Media experts at the third yearly Integrity Icon Summit raised issues aimed at bringing to an end, negative stories, as well as setting agenda for good reportage of society. While decrying the negative use of social media and Internet on people, they also noted that odd news items seemed to make most contents of newspapers, magazines, radio and television houses in Nigeria.

Speaking on ‘Media as tool for making governance work through positive messaging,’ they argued that it was high time solution journalism was adopted to make narratives different from the past. Dayo Aiyetan of International Centre for Investigative Reporting said media in the world over, always emphasised negative reportage, and that is the content, even in social media.

According to him, if journalists reporting odds were not giving us the desire goals, especially, in Nigeria, then “it would be better to turn around to beam our searchlight to role models in society.”

Citing Section 22 of the Constitution, he maintained that media should hold government accountable, but “where corruption is the way of life, what should we do?

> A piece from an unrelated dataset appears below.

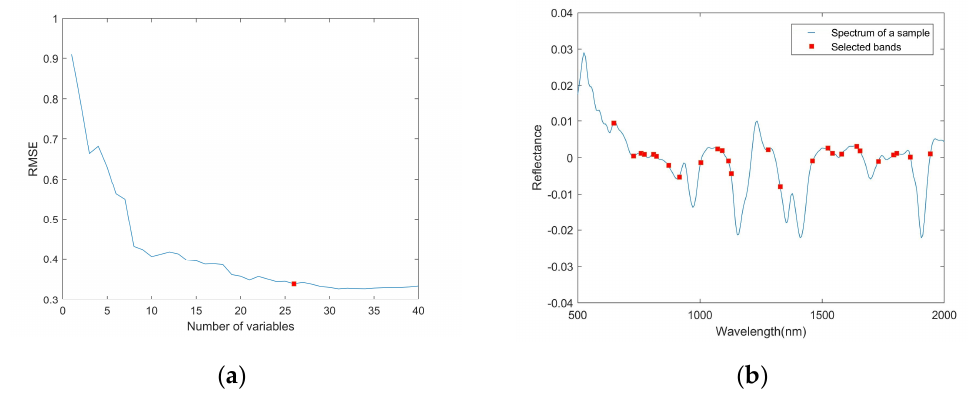
Figure 5. RMSE plot ( a ) and the selected variables for model ( b ) by SPA.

Hundreds of reporters can’t report corruption.”He, therefore, added that there are positive messages here, and media have a lot of such good things about people, place and nation. The issue of bail out fund to states is about to be swept under carpet.

“Sweden was dealing with corruption in the past, but today, it has freed itself from those sharp practices. Generally speaking, politicians, civil servants are corrupt. Can impact of positive reporting work in Nigeria?”Bright Wonders of HD Films argued that media is a reflection of “our society and negative stories are everywhere; the problem is not about journalists, good things are being played down.”

Wonders also said that reporters should go out for good success stories, highlight them in mass media, stressing, they should not allow negativity to drown good quality and achievement of individuals in society.Similarly, Claudia Wallin, an acclaimed Swedish author, argued that the importance of media cannot be overemphasised, since they give perception and builds on narratives on people and events.

“This is critical in a world where social media is becoming the primary source for information. There is growing disdain for corruption. Media is primarily to transform consciousness. It is now time to create time to bring in good ones into limelight,” Wallin said.

She declared: “There is so much negative reporting every day. In Sweden, we have a fair share of it in the past, but now things are different because of transformation that took place in our reportage.

“Not that we do not have dark days. Brazil went through it and other countries of the world. Politics can only grow on integrity. We hope the media would begin to focus on developmental journalism.”

Contributing to the discourse, Swedish Ambassador to Nigeria, Carl Michael Grans, observed that integrity and transparency are elements that enable democracy to thrive in any country.

Grans said with Nigeria ranking 144 out 180 countries, a lot needed to be improved for it to truly make real progress, appreciating the effort at identifying honest government officials in private and public sector. He observed that issue of integrity and transparency are not for civil servants alone, agencies, civil society organisations, businessmen and women must continue to strengthen human right in Nigeria.